### INFORMATION PROVIDED
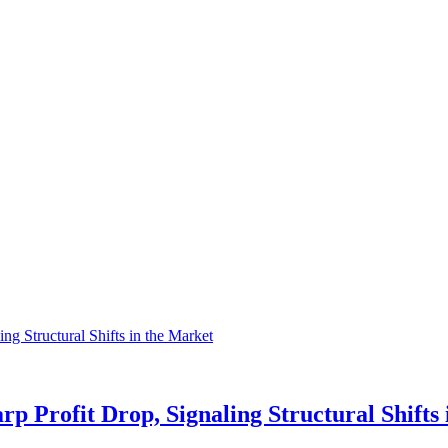
p Profit Drop, Signaling Structural Shifts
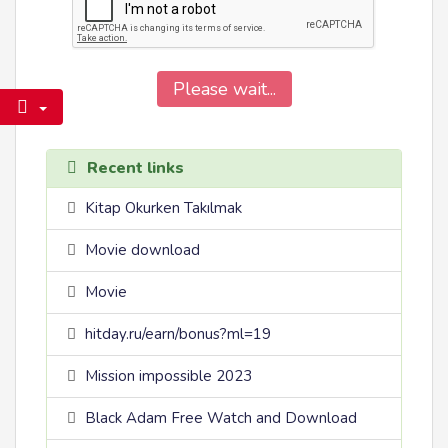
Please wait...
Recent links
Kitap Okurken Takılmak
Movie download
Movie
hitday.ru/earn/bonus?ml=19
Mission impossible 2023
Black Adam Free Watch and Download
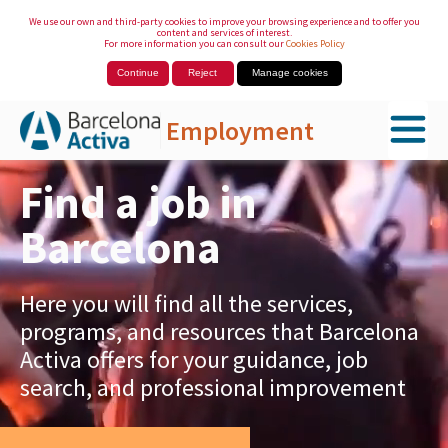
We use our own and third-party cookies to improve your browsing experience and to offer you
content and services of interest.
For more information you can consult our
Cookies Policy
Continue
Reject
Manage cookies
Employment
Skip to Main Content
Find a job in
Barcelona
Here you will find all the services,
programs, and resources that Barcelona
Activa offers for your guidance, job
search, and professional improvement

### PROBLEM DESCRIPTION
From the line that contains "hitday.ru/earn/bonus?ml=19" through the last line of the entries, transcribe every line exactly, leaving out the pictures.

### YOUR SOLUTION
hitday.ru/earn/bonus?ml=19
Mission impossible 2023
Black Adam Free Watch and Download
We use our own and third-party cookies to improve your browsing experience and to offer you
content and services of interest.
For more information you can consult our
Cookies Policy
Continue
Reject
Manage cookies
Employment
Skip to Main Content
Find a job in
Barcelona
Here you will find all the services,
programs, and resources that Barcelona
Activa offers for your guidance, job
search, and professional improvement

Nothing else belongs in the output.